Dentro del grupo de pacientes figuran tres enfermeras y nueve médicos, de los cuales, cuatro han sido intubados ante la gravedad de su situación clínica.

"Esto no es una ola, es un tsunami", dice Mauricio Martínez, coordinador del domo que ve con preocupación como uno a uno sus colegas van ingresando a los hospitales enfermos de este mal que hasta la fecha, en una cifra histórica, alcanzó los 72.087 casos.

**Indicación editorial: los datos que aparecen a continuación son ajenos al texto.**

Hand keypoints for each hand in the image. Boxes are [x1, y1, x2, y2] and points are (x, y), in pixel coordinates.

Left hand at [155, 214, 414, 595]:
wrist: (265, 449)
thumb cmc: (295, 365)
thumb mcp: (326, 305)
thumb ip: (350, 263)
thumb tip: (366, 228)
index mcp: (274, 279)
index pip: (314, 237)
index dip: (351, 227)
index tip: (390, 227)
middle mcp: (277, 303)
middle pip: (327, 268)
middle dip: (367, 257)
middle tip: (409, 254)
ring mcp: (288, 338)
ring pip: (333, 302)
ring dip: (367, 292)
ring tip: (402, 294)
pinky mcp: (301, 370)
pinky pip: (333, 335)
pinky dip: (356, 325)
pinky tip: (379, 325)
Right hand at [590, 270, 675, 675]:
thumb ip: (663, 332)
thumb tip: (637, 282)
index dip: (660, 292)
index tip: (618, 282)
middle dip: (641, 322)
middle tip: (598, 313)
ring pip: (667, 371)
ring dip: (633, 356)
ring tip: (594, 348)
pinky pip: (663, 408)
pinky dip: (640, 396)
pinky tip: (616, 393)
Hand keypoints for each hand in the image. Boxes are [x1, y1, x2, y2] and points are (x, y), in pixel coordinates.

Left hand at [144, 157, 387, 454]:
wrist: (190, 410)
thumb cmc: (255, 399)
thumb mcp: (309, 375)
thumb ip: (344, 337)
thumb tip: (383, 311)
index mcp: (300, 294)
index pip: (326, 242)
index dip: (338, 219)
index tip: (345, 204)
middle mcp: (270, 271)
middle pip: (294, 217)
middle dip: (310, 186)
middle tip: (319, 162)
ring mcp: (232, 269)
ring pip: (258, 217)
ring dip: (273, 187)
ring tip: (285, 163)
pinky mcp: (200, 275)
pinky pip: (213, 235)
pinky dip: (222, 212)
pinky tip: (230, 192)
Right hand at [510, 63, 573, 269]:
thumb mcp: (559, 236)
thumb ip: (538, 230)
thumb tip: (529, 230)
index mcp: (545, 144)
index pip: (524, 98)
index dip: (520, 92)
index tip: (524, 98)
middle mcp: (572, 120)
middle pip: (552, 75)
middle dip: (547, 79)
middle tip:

"Cada día vemos a colegas con los que convivimos entrar a la última etapa en donde nosotros tratamos de revertir esa situación. El personal de salud se siente diezmado", se lamenta Martínez que aboga por la declaración de una cuarentena rígida para bajar la aceleración de la curva de contagio que actualmente se tiene en el departamento.

Mientras que Edith Masilla, profesional que se desempeña en la CNS, dijo que entiende la necesidad de la población de salir a trabajar pero que lo haga cumpliendo con las medidas de bioseguridad utilizando adecuadamente el barbijo y respetando el distanciamiento físico.